Studies have linked poor sleep to an increased risk of heart disease and other health conditions. But the molecular mechanisms underlying the link between sleep and heart disease has been unclear. Researchers found that sleep disruption activates a molecule that triggers inflammation and leads to fatty buildup in mouse arteries. The findings underscore the importance of getting enough quality sleep to maintain heart health. It also suggests new targets for fighting heart disease.

Tracking the spread of Parkinson’s proteins from gut to brain

The brains of people with Parkinson’s disease contain abnormal clumps largely made up of the protein alpha-synuclein. Abnormal clusters of alpha-synuclein have also been found in the guts of people with Parkinson’s disease. Researchers were able to track alpha-synuclein from the gut to the brain by way of the vagus nerve in mice. Finding a way to stop the spread of this protein from gut to brain might help prevent Parkinson’s disease in people.

How brown fat improves metabolism

Brown fat breaks down blood sugar and fat molecules to create heat and help maintain body temperature. Researchers have been working to harness brown fat’s activity in order to treat metabolic diseases. A new study in mice provided key insights into brown fat’s effects on the body’s metabolism. The findings reveal molecular targets for developing new treatments for obesity, diabetes, and other metabolic disorders.

Blocking a pathway to heart failure

More than 5.6 million adults in the United States are living with heart failure, where the heart can’t pump enough blood to meet the body’s needs. Researchers identified a molecular pathway with higher activity in older adults and in people with heart failure. Blocking this pathway with a drug improved heart function in mice with heart failure. The study's findings may help pave the way for new approaches to treat heart failure in people.

How cancer vesicles breach the blood-brain barrier

The blood-brain barrier helps protect the brain from threats like infection. But cancer cells can sometimes get past it and establish metastatic tumors in the brain. Researchers discovered how small particles from cancer cells called extracellular vesicles cross the blood-brain barrier to make the brain more hospitable to metastatic tumors. Understanding this process could guide strategies to stop brain metastases as well as methods to deliver drugs to the brain.

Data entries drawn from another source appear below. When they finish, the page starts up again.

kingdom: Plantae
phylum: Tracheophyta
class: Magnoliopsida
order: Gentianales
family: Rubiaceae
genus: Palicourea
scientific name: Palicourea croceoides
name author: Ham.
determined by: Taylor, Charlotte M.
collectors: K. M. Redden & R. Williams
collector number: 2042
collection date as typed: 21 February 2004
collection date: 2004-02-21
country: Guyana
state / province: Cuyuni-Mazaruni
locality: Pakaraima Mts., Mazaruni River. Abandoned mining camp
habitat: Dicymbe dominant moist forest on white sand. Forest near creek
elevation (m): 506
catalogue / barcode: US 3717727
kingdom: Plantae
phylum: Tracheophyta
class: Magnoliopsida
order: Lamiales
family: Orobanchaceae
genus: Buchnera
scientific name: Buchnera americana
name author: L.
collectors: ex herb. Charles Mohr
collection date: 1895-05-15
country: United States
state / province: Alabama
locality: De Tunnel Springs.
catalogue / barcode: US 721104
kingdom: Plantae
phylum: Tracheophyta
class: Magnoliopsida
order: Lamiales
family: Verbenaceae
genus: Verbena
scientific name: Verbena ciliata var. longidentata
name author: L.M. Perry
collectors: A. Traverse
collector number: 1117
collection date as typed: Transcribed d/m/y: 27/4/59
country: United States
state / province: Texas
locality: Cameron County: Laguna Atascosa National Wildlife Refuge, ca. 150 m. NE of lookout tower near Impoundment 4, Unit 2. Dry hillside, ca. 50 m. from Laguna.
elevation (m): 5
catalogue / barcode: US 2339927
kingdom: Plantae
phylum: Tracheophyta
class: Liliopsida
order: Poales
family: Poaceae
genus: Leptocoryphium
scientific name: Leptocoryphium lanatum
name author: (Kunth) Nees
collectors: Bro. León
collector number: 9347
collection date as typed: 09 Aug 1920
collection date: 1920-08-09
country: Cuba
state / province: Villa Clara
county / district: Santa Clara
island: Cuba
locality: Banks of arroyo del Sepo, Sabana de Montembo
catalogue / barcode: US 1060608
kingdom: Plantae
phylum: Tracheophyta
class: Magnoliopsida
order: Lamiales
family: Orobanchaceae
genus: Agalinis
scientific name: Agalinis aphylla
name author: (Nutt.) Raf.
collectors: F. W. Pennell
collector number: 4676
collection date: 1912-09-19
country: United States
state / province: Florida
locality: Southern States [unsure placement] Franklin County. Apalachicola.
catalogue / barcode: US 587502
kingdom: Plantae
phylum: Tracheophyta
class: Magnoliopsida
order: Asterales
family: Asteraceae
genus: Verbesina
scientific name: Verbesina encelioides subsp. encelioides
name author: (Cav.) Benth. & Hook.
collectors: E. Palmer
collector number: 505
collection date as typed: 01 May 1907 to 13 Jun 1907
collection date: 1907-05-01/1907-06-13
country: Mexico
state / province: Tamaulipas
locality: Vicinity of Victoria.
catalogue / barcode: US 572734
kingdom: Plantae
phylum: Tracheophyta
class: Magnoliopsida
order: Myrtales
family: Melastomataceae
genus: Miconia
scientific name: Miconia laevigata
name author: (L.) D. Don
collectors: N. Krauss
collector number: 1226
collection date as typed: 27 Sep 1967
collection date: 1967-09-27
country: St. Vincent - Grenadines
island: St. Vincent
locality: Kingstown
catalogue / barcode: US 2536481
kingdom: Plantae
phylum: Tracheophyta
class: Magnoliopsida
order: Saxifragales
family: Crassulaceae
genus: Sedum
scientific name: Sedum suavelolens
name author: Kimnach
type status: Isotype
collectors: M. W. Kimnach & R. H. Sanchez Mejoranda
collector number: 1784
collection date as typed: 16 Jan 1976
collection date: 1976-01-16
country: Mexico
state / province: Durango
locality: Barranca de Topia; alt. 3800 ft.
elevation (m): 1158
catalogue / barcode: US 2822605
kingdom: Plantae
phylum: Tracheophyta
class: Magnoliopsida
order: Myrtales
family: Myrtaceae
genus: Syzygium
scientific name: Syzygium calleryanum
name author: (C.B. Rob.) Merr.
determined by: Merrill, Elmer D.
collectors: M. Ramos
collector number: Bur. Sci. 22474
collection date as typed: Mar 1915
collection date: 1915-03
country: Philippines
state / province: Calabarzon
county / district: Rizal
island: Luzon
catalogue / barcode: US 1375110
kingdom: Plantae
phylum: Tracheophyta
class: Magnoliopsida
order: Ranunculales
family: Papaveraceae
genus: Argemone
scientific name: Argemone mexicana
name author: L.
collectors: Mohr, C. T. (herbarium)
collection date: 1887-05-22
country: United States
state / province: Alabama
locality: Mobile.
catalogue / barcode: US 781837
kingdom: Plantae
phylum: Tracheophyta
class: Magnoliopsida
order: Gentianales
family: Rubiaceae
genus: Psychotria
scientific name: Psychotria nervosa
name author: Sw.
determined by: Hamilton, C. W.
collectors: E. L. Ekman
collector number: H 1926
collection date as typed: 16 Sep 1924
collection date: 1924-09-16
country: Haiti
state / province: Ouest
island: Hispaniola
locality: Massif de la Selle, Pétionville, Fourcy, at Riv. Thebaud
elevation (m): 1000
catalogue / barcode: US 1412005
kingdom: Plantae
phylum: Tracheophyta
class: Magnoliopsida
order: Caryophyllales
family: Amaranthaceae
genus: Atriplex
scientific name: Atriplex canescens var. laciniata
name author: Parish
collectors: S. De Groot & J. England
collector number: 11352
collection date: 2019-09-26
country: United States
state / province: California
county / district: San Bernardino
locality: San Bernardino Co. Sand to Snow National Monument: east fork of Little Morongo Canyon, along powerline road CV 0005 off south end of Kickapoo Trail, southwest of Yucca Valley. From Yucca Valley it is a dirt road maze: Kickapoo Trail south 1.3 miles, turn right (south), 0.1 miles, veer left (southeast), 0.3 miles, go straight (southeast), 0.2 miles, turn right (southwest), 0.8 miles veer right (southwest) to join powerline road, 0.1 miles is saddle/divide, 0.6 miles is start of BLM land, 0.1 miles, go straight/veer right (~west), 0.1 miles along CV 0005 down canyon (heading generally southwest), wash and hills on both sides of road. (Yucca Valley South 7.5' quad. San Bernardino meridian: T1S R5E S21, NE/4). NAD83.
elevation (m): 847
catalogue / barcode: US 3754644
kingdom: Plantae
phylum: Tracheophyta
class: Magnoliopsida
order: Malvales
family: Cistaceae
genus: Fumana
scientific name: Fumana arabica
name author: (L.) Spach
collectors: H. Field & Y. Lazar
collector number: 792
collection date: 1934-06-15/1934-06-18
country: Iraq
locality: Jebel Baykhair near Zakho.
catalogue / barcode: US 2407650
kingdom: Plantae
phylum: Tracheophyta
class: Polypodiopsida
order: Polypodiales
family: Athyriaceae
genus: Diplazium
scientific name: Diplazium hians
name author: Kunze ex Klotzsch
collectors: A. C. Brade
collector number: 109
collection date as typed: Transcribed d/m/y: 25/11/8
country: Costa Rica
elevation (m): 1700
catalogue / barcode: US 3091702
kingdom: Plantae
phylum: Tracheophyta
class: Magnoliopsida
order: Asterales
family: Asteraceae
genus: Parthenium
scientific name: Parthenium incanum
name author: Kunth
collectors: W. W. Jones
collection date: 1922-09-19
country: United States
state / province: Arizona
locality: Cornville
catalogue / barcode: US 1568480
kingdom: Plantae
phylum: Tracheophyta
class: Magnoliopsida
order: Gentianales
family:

Scientists create speech using brain signals

Technology has helped people who can’t speak to communicate through devices that translate head or eye movements into speech. But these systems are slow and laborious to use. Scientists used brain signals recorded from patients with epilepsy to program a computer to mimic natural speech. Listeners could accurately identify more than half of the synthesized words. This advance could one day help certain patients without the ability to speak to communicate more easily.

Nanoparticle robots sweep away biofilms

A biofilm is a layer of microbes that can grow on many kinds of surfaces, including inside the body. Infections that involve biofilms are challenging to treat, because the microbes in a biofilm live together in a protective, sticky matrix. Researchers developed magnetic nanoparticle robots that can destroy and remove biofilms from surfaces. After further development, this technology could provide a new method of biofilm removal for teeth, medical implants, and medical devices.